Assignment
Pick up the comment on arthouse film advertising and exhibition from its last sentence and keep writing it.

Document section
*****

Sorry but you’re wrong. It’s an arthouse movie, with arthouse advertising. See a “normal” studio release campaign is national, but since this movie isn’t out national the ad campaign isn’t. I haven’t seen ad 1 for this movie yet, because it won’t be here for months. And I probably won’t see any ads for it because by the time the arthouse movies get to Tucson sized cities they’re pretty much relying entirely on word of mouth (they love the internet) and the theater’s own advertising (they also love the internet).

And arthouse exhibitors don’t always get a bigger slice, many get a smaller slice, many are non-profit organizations heavily supported by other local businesses so they don’t need as big a slice in the first place. And of course they don’t have the constant release pressure that the bigs have. Big theaters have to put up with a movie industry that averages 4 major releases a week, they need the big score now because they have no later. Arthouses get to show what they want whenever they get around to it. Tucson’s showed The Girl With the Dragon Tattoo for 3 solid months, of course on the other side they show things like Cropsey twice.

*****

Recorded data
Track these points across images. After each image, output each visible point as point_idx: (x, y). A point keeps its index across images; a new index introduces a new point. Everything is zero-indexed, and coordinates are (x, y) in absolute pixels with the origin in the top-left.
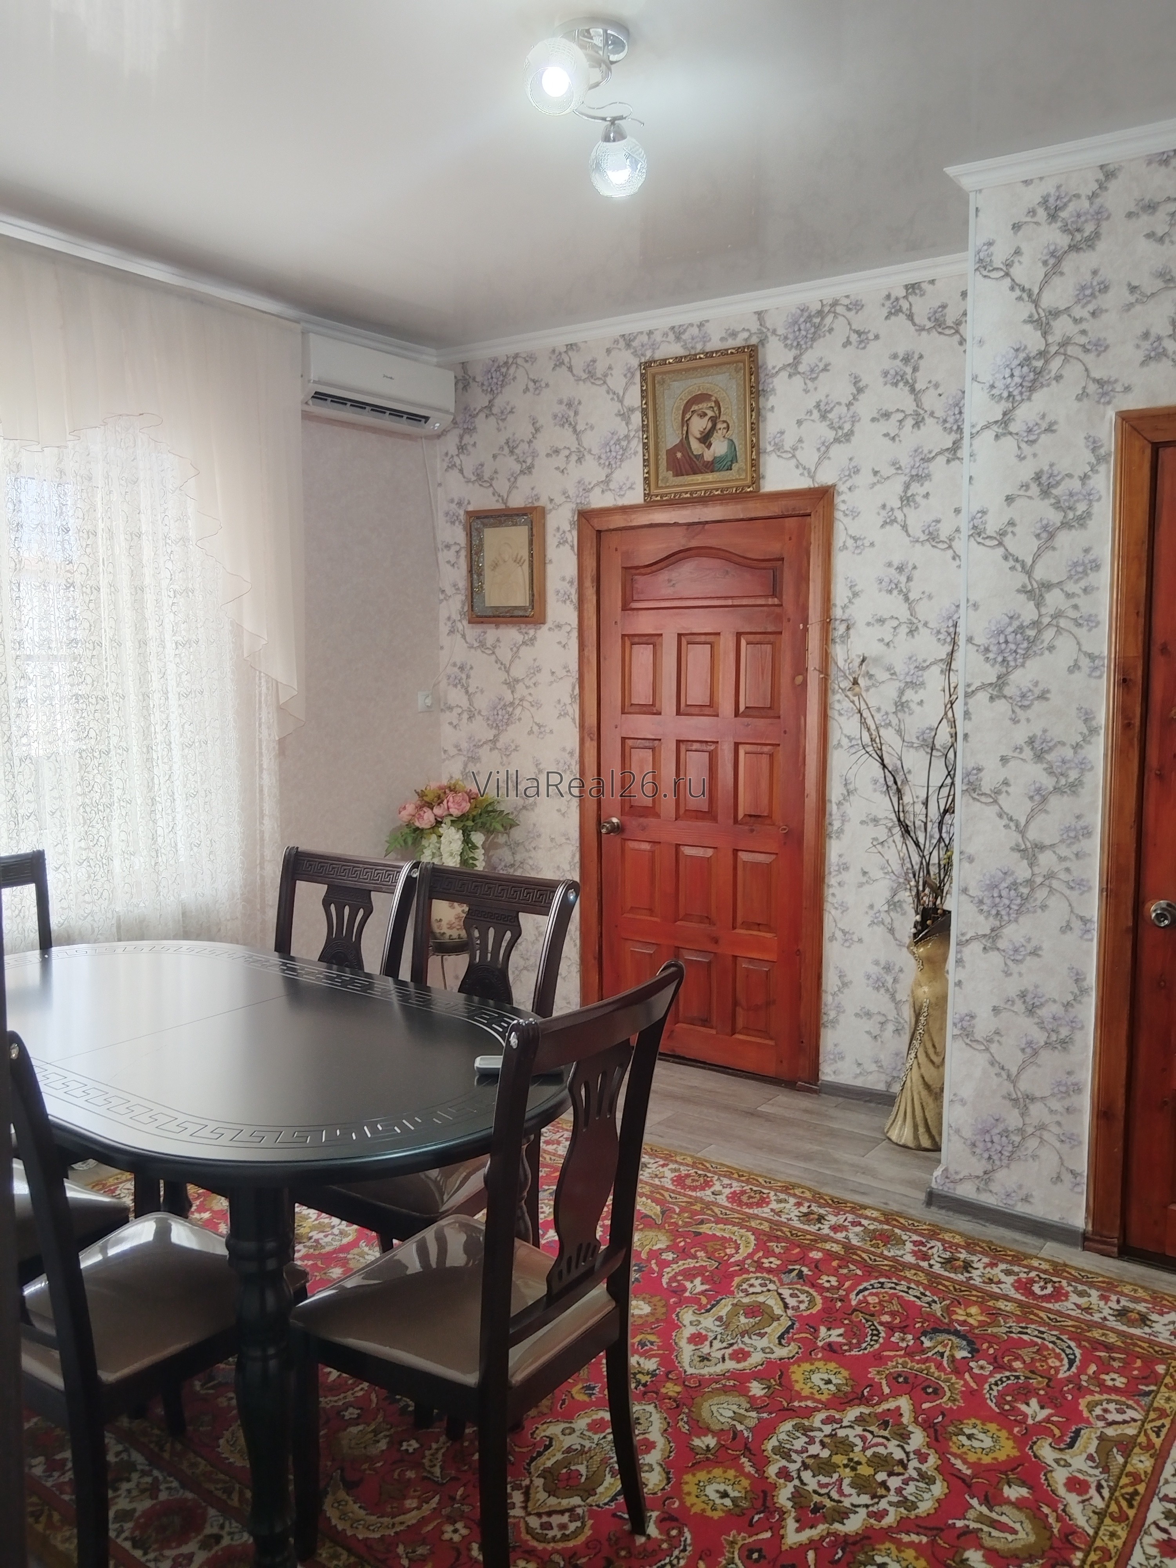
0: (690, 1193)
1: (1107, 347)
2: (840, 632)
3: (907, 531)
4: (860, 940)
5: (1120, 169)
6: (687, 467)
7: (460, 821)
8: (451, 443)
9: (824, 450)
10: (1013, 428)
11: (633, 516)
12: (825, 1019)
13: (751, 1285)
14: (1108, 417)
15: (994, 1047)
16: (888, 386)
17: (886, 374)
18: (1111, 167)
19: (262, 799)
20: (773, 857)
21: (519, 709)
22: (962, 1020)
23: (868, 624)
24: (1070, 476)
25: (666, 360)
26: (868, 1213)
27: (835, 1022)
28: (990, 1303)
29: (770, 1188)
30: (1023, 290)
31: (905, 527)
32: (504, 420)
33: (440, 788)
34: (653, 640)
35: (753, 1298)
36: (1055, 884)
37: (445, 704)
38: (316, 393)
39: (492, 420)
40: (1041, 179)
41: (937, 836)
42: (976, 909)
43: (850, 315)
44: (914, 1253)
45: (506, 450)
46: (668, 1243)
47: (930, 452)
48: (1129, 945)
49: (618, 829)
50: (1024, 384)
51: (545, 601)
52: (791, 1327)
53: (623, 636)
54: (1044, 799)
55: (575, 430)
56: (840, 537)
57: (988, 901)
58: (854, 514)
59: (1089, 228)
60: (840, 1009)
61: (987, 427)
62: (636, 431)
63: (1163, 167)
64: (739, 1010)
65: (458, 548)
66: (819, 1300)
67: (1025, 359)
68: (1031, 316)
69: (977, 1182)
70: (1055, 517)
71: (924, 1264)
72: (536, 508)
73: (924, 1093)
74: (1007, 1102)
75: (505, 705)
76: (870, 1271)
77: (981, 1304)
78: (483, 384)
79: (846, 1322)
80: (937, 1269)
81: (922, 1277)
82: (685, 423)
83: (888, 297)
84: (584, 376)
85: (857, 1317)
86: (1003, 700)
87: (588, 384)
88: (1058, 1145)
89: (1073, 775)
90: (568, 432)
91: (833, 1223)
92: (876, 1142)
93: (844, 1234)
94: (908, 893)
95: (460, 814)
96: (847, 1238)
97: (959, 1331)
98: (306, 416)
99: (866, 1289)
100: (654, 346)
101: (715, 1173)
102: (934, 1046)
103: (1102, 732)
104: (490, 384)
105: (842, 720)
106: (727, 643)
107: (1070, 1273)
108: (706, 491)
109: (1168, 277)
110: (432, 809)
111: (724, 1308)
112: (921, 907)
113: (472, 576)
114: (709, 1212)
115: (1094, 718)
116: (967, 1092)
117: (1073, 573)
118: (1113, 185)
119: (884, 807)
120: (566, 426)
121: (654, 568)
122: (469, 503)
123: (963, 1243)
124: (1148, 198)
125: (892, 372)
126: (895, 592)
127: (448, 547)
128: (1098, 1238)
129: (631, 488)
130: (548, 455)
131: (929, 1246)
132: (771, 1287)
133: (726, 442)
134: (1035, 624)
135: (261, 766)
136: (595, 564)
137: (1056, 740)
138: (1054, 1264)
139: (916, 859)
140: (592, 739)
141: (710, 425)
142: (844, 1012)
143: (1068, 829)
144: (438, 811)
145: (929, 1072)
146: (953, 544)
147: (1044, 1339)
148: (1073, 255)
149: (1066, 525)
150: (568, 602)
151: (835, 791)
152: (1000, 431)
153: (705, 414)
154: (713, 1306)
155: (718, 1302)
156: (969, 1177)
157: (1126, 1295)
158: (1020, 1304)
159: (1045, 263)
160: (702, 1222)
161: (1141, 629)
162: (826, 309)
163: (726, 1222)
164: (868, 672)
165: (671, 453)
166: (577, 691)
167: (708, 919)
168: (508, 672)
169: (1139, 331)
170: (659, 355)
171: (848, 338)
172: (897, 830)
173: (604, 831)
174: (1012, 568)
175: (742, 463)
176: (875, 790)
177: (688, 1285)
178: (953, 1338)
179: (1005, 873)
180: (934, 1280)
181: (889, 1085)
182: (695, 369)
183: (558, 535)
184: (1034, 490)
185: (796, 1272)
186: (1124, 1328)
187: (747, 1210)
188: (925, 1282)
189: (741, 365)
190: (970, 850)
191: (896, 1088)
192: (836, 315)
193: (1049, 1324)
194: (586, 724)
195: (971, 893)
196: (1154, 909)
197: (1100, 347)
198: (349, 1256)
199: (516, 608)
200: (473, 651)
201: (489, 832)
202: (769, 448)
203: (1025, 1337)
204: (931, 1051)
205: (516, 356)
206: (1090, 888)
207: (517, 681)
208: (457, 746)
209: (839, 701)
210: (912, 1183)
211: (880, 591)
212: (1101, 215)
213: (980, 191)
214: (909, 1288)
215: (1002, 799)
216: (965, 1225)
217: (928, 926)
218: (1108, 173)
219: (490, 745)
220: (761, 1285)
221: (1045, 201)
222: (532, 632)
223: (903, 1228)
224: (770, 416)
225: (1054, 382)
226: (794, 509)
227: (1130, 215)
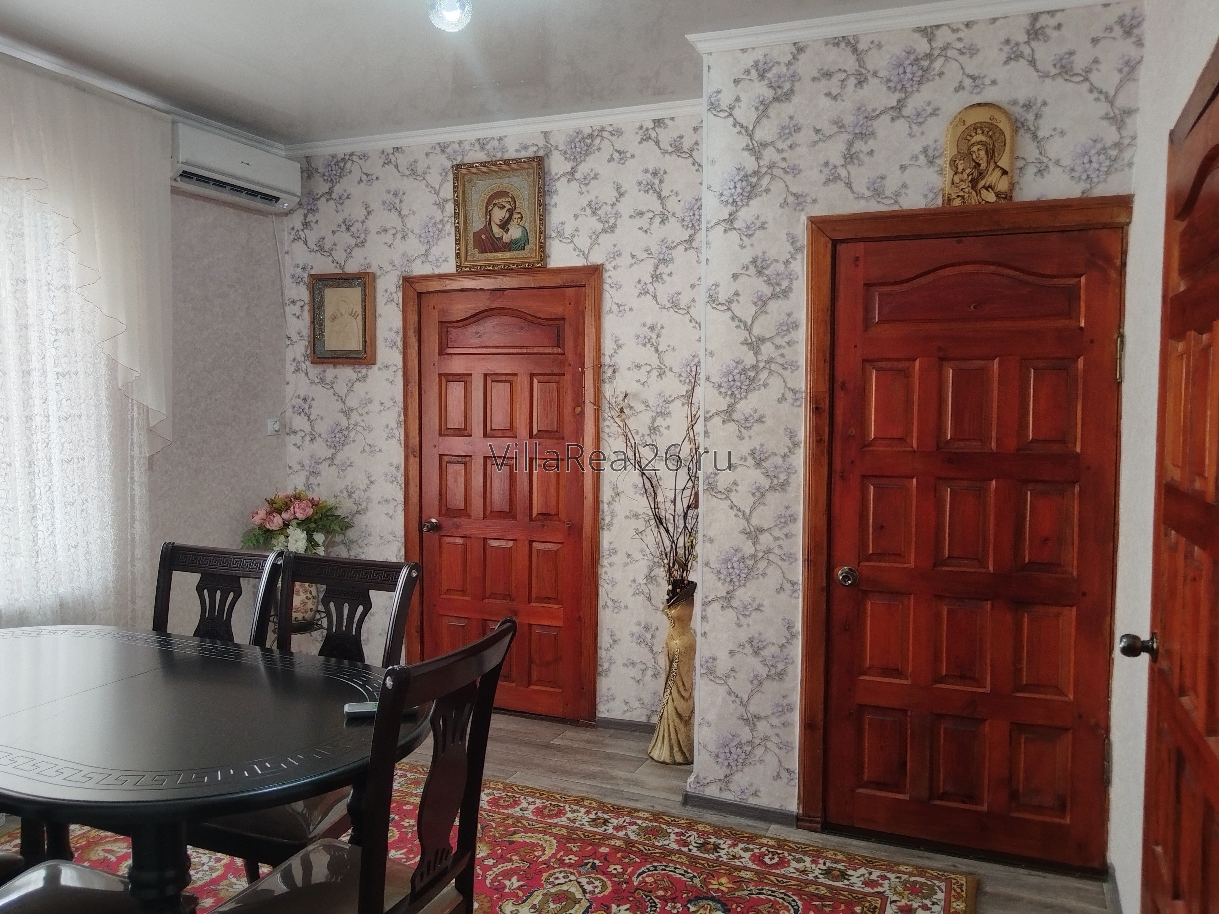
0: (503, 811)
1: (800, 171)
2: (608, 375)
3: (656, 300)
4: (626, 607)
5: (807, 46)
6: (490, 246)
7: (303, 524)
8: (297, 220)
9: (595, 237)
10: (737, 225)
11: (448, 282)
12: (600, 669)
13: (557, 878)
14: (801, 221)
15: (730, 681)
16: (642, 192)
17: (640, 183)
18: (801, 45)
19: (133, 507)
20: (560, 545)
21: (354, 432)
22: (707, 662)
23: (629, 369)
24: (776, 261)
25: (473, 163)
26: (641, 814)
27: (608, 671)
28: (735, 874)
29: (566, 802)
30: (742, 127)
31: (655, 297)
32: (341, 204)
33: (287, 497)
34: (464, 378)
35: (559, 888)
36: (772, 557)
37: (291, 428)
38: (184, 172)
39: (331, 203)
40: (753, 49)
41: (682, 526)
42: (716, 578)
43: (613, 139)
44: (677, 841)
45: (343, 228)
46: (489, 852)
47: (673, 242)
48: (824, 599)
49: (436, 528)
50: (744, 194)
51: (375, 347)
52: (589, 907)
53: (440, 375)
54: (763, 495)
55: (400, 214)
56: (607, 304)
57: (724, 571)
58: (618, 286)
59: (787, 86)
60: (611, 661)
61: (718, 223)
62: (449, 217)
63: (836, 48)
64: (534, 667)
65: (302, 303)
66: (609, 884)
67: (744, 176)
68: (748, 146)
69: (719, 784)
70: (767, 290)
71: (685, 849)
72: (368, 273)
73: (677, 721)
74: (741, 722)
75: (341, 430)
76: (646, 858)
77: (729, 875)
78: (324, 175)
79: (631, 899)
80: (695, 851)
81: (684, 859)
82: (488, 213)
83: (641, 127)
84: (408, 173)
85: (639, 894)
86: (732, 423)
87: (411, 179)
88: (777, 751)
89: (783, 477)
90: (394, 215)
91: (615, 824)
92: (642, 761)
93: (624, 832)
94: (662, 569)
95: (304, 517)
96: (626, 835)
97: (714, 897)
98: (175, 191)
99: (643, 872)
100: (464, 153)
101: (521, 794)
102: (683, 684)
103: (802, 446)
104: (330, 175)
105: (611, 440)
106: (522, 382)
107: (790, 846)
108: (505, 265)
109: (840, 124)
110: (281, 515)
111: (537, 898)
112: (672, 579)
113: (314, 326)
114: (519, 824)
115: (796, 436)
116: (711, 716)
117: (780, 330)
118: (802, 57)
119: (643, 505)
120: (393, 210)
121: (464, 323)
122: (312, 268)
123: (712, 831)
124: (826, 68)
125: (645, 182)
126: (648, 345)
127: (294, 302)
128: (807, 818)
129: (445, 261)
130: (378, 233)
131: (687, 835)
132: (572, 877)
133: (520, 229)
134: (754, 367)
135: (132, 478)
136: (416, 319)
137: (770, 451)
138: (778, 840)
139: (667, 543)
140: (415, 456)
141: (508, 215)
142: (614, 663)
143: (780, 517)
144: (286, 515)
145: (681, 705)
146: (690, 310)
147: (775, 896)
148: (776, 104)
149: (774, 296)
150: (394, 348)
151: (606, 494)
152: (728, 226)
153: (504, 207)
154: (528, 898)
155: (531, 894)
156: (715, 781)
157: (830, 859)
158: (756, 872)
159: (757, 108)
160: (515, 833)
161: (827, 371)
162: (596, 133)
163: (534, 831)
164: (629, 405)
165: (477, 235)
166: (402, 418)
167: (509, 596)
168: (344, 403)
169: (822, 161)
170: (467, 160)
171: (612, 155)
172: (653, 522)
173: (425, 529)
174: (738, 327)
175: (532, 245)
176: (635, 493)
177: (507, 883)
178: (710, 903)
179: (736, 551)
180: (693, 860)
181: (649, 717)
182: (496, 172)
183: (386, 295)
184: (752, 270)
185: (590, 864)
186: (831, 883)
187: (549, 821)
188: (687, 862)
189: (532, 170)
190: (711, 534)
191: (655, 720)
192: (603, 138)
193: (778, 885)
194: (410, 444)
195: (712, 565)
196: (840, 573)
197: (795, 171)
198: (219, 887)
199: (351, 352)
200: (314, 385)
201: (328, 532)
202: (553, 235)
203: (762, 896)
204: (681, 688)
205: (352, 154)
206: (796, 559)
207: (352, 410)
208: (300, 463)
209: (608, 426)
210: (672, 790)
211: (637, 344)
212: (794, 78)
213: (711, 53)
214: (675, 868)
215: (733, 495)
216: (712, 817)
217: (677, 593)
218: (799, 49)
219: (329, 462)
220: (564, 877)
221: (756, 65)
222: (364, 371)
223: (668, 824)
224: (553, 210)
225: (765, 194)
226: (572, 281)
227: (814, 79)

*****

Expected output
Every way you slice it your math is 100% NOT how thing work for this kind of movie. Which is why your estimate is problematic at best.

9 million in a month for a movie that will be in circulation for 6 to 9 months is really good. See you keep using “big” release math but that’s not how things work. For a big release the first month is 90% of the revenue the movie will make in domestic theaters. For an arthouse movie the first month is 10 to 20%, they have a much much longer shelf life.

I’ll keep watching the mojo on this one. You’ll see, sometime around March, when this movie finally gets to here (not that I’ll see it but it’ll be here) it’ll probably be over 40 or 50 mil, and solidly profitable. An arthouse movie that manages to squeeze into the top 10 on under 400 theaters is making solid money.


55 posted on 11/26/2010 9:01:09 PM PST by discostu (Keyser Soze lives)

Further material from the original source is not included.